この一般的意見は、人権宣言の18条が有神論、非有神論、無神論を、そして、いかなる宗教や信仰を明言しない権利を保護していると指摘しています。「信仰」と「宗教」という用語は幅広く解釈されるべきです。18条は従来の宗教や、従来の宗教に類似する制度的特徴と慣習を持つ宗教や信仰に限定していません。従って、委員会は、新たに創設された、もしくは支配的な宗教のある社会の一部から敵対される宗教の少数派である、などの、いかなる理由であっても宗教や信仰が差別を受ける状況に懸念を示しています。
イントロヴィーニャ編集長は一般的意見の第22号がCESNURを新興および非伝統的な宗教団体の信教の自由の支持に導いた経緯について、3例を紹介した。

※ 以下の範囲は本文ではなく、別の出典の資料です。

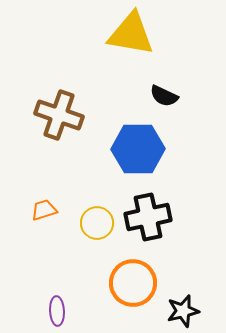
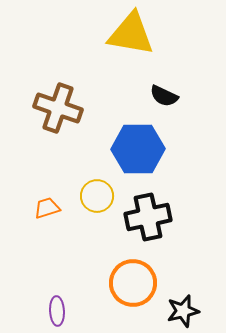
brown cross: moved 1 px left, 7 px up
orange trapezoid: moved 3 px right, 2 px up
yellow circle: moved 27 px up
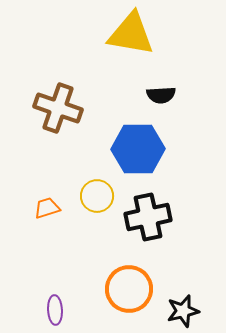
black semicircle: moved 3 px left, 1 px up; rotated 28 degrees counterclockwise
orange circle: moved 4 px left, 6 px down
purple ellipse: moved 2 px left, 1 px up
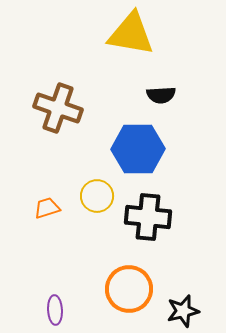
black cross: rotated 18 degrees clockwise
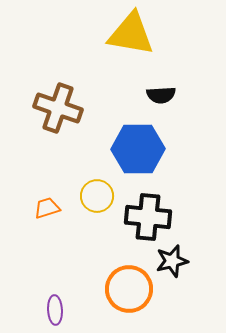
black star: moved 11 px left, 50 px up
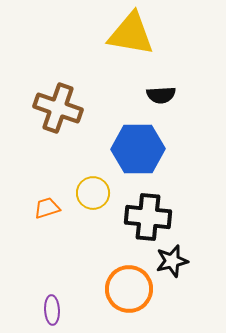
yellow circle: moved 4 px left, 3 px up
purple ellipse: moved 3 px left
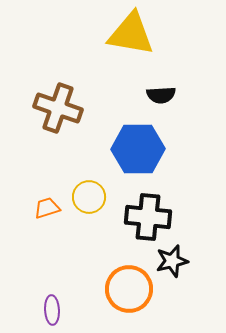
yellow circle: moved 4 px left, 4 px down
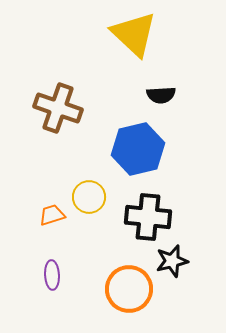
yellow triangle: moved 3 px right; rotated 33 degrees clockwise
blue hexagon: rotated 12 degrees counterclockwise
orange trapezoid: moved 5 px right, 7 px down
purple ellipse: moved 35 px up
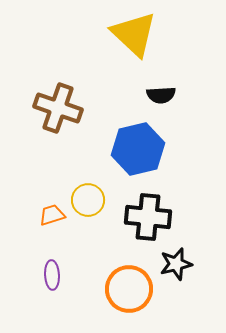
yellow circle: moved 1 px left, 3 px down
black star: moved 4 px right, 3 px down
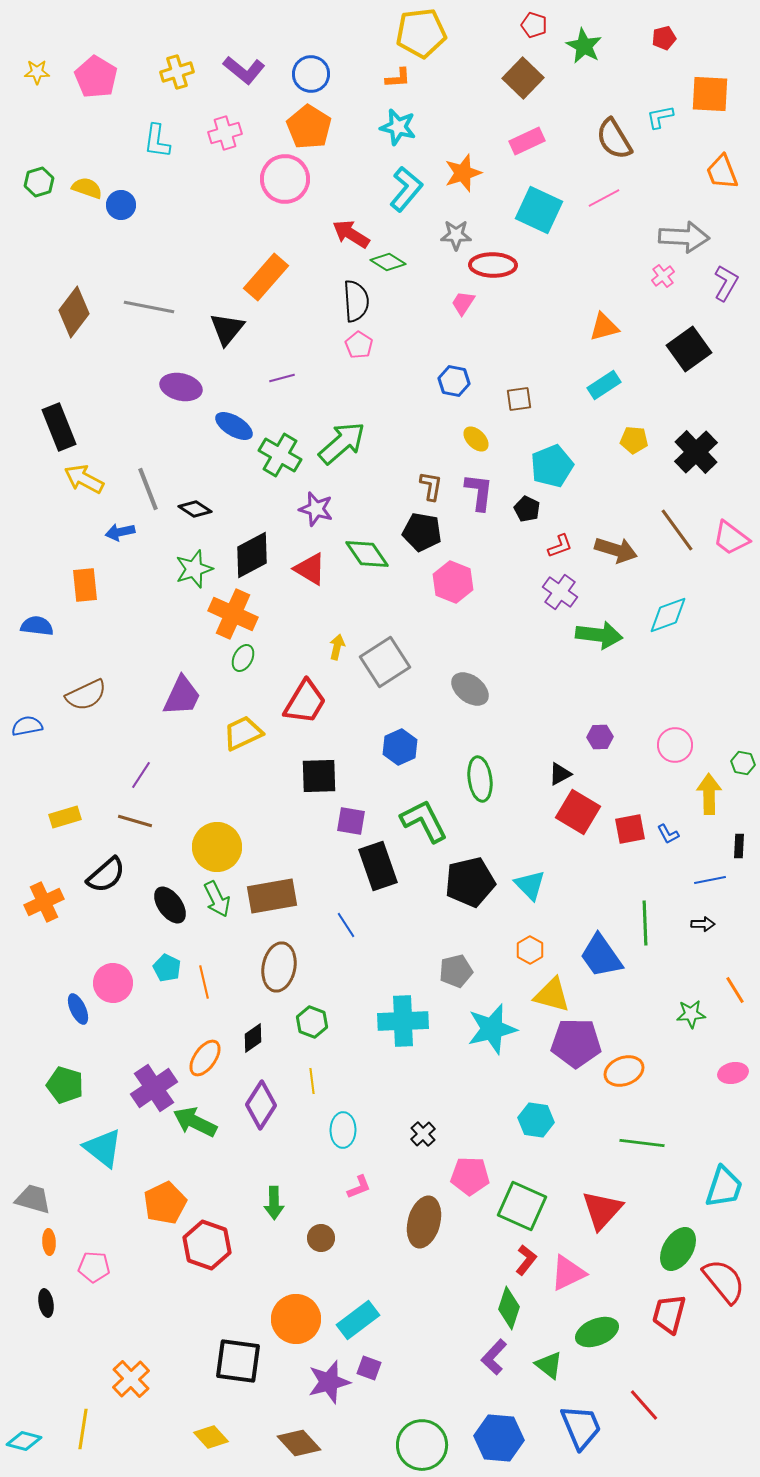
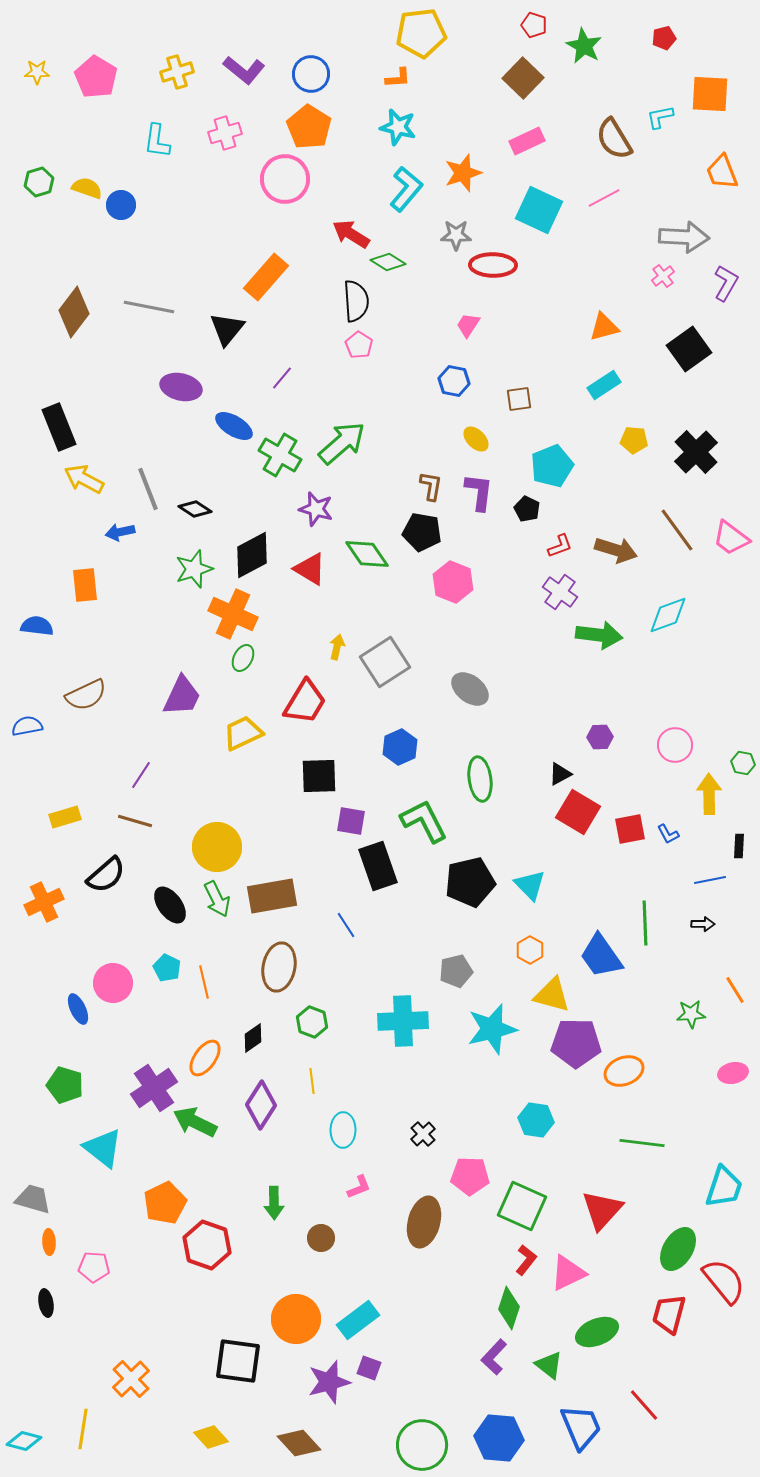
pink trapezoid at (463, 303): moved 5 px right, 22 px down
purple line at (282, 378): rotated 35 degrees counterclockwise
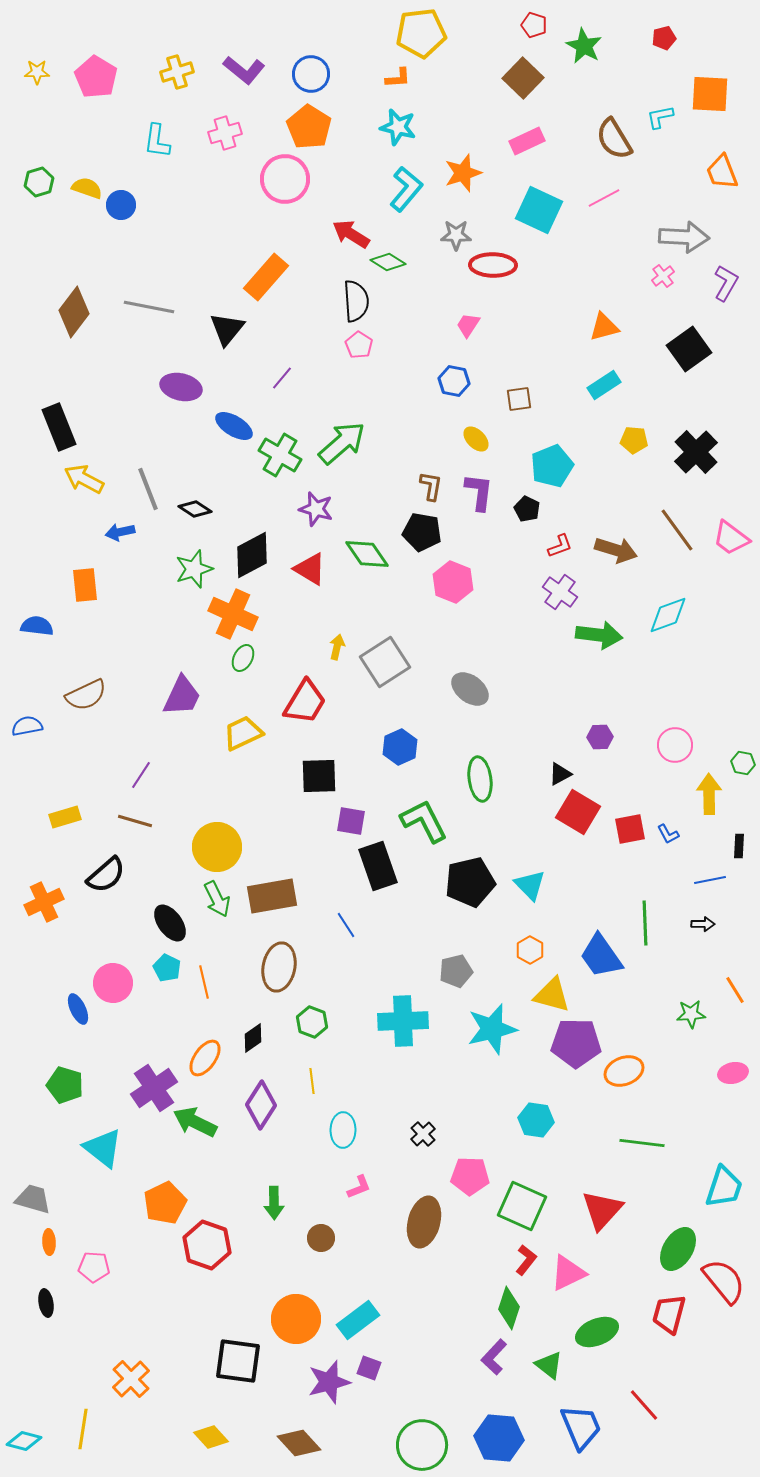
black ellipse at (170, 905): moved 18 px down
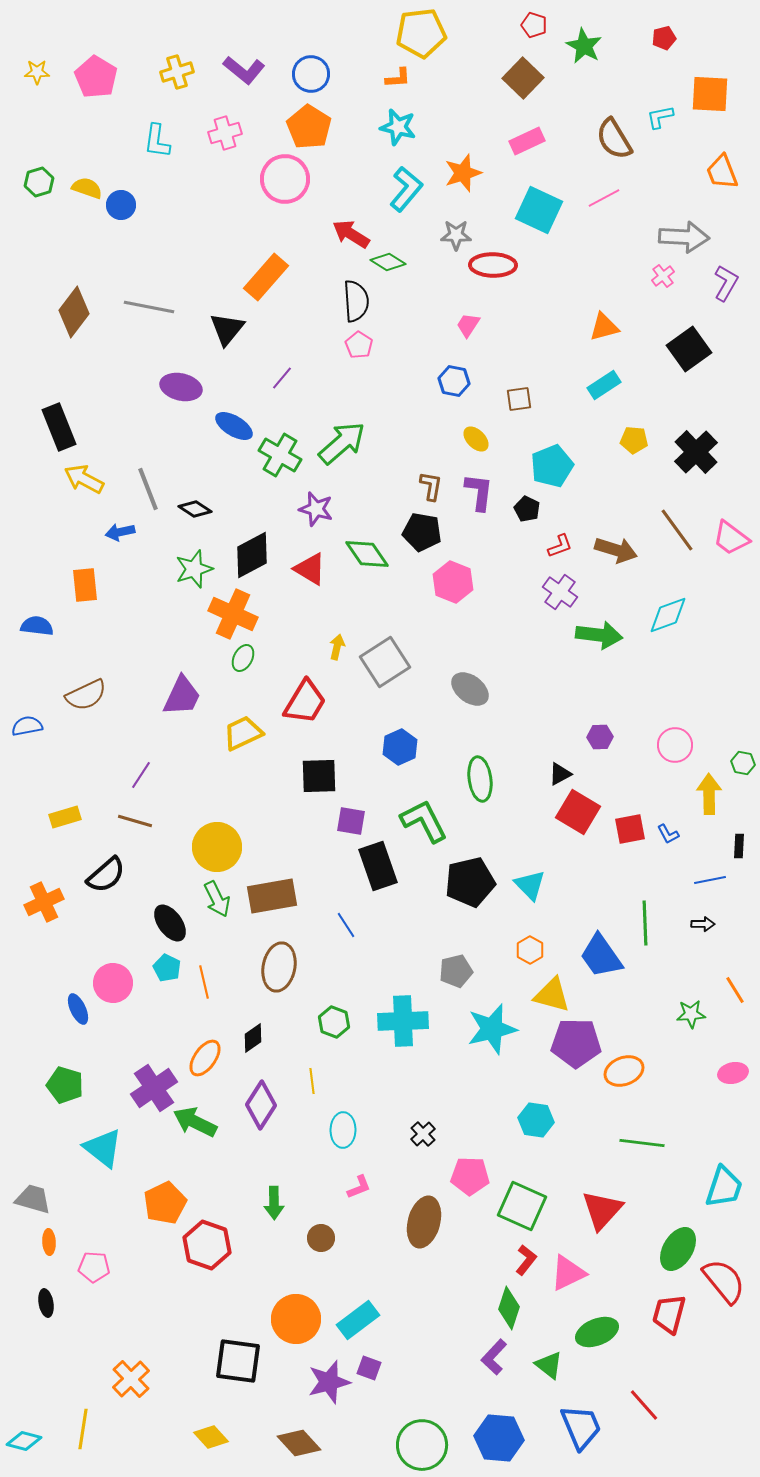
green hexagon at (312, 1022): moved 22 px right
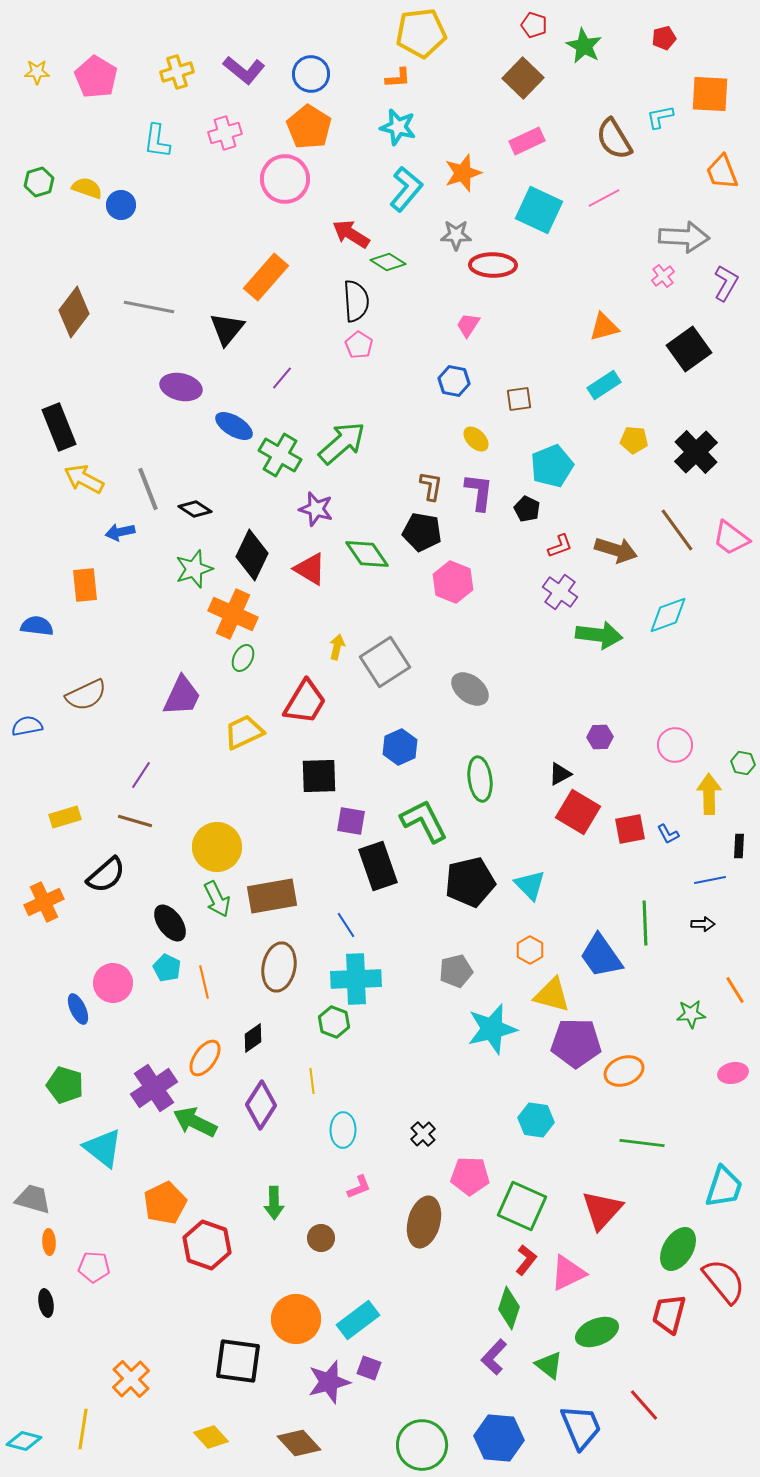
black diamond at (252, 555): rotated 36 degrees counterclockwise
yellow trapezoid at (243, 733): moved 1 px right, 1 px up
cyan cross at (403, 1021): moved 47 px left, 42 px up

「第一に、この一般的意見は「純粋な宗教ではない」と主張する者から差別または迫害される団体の保護に役立ちます。一般的意見の第22号は、「従来の宗教、従来の宗教に類似する制度的特徴と慣習を持つ宗教や信仰」または、従来の「有神論主義」は18条の保護を受ける上で必須の条件ではないと記しています。
第二に、私たち研究者だけでなく、メディアと当局に対しても、虚偽報道を広める行為は違反と差別の形式であると釘を刺しています。虚偽報道は肉体的な暴力と迫害を正当化するために頻繁に用いられています。多くの例がありますが、エホバの証人が武器を集めているという非難や全能神教会が殺人事件を起こしたという非難は、研究者たちにより虚偽報道や見え透いた嘘であったことが証明されています。
第三に、一般的意見第22号は、新興宗教団体に対する敵対心、虚偽報道、暴力は、官民の当事者、国、反カルト組織(非道かつ違法な役割さえ担うことがあります)、競争に不寛容な「支配的な宗教」から発せられることがあると示唆しています。先程の例で考えると – 当然ですが他にも多くの事例が存在します – 私たちは、ライバルの宗教の熱狂的な信者が政府と協力し、全能神教会に関する虚偽報道を広げて、中国での弾圧を正当化する行為だと考えています。なお、これは現代の世界において最も規模の大きな宗教迫害の事例の一つです。」
イントロヴィーニャ編集長は、世界人権宣言が70周年を迎えた当日にも、中国で最も有名な家庭教会の一つとされる秋雨聖約教会が当局による取り締まりを受けたことは矛盾に満ちており、悲しいと述べた。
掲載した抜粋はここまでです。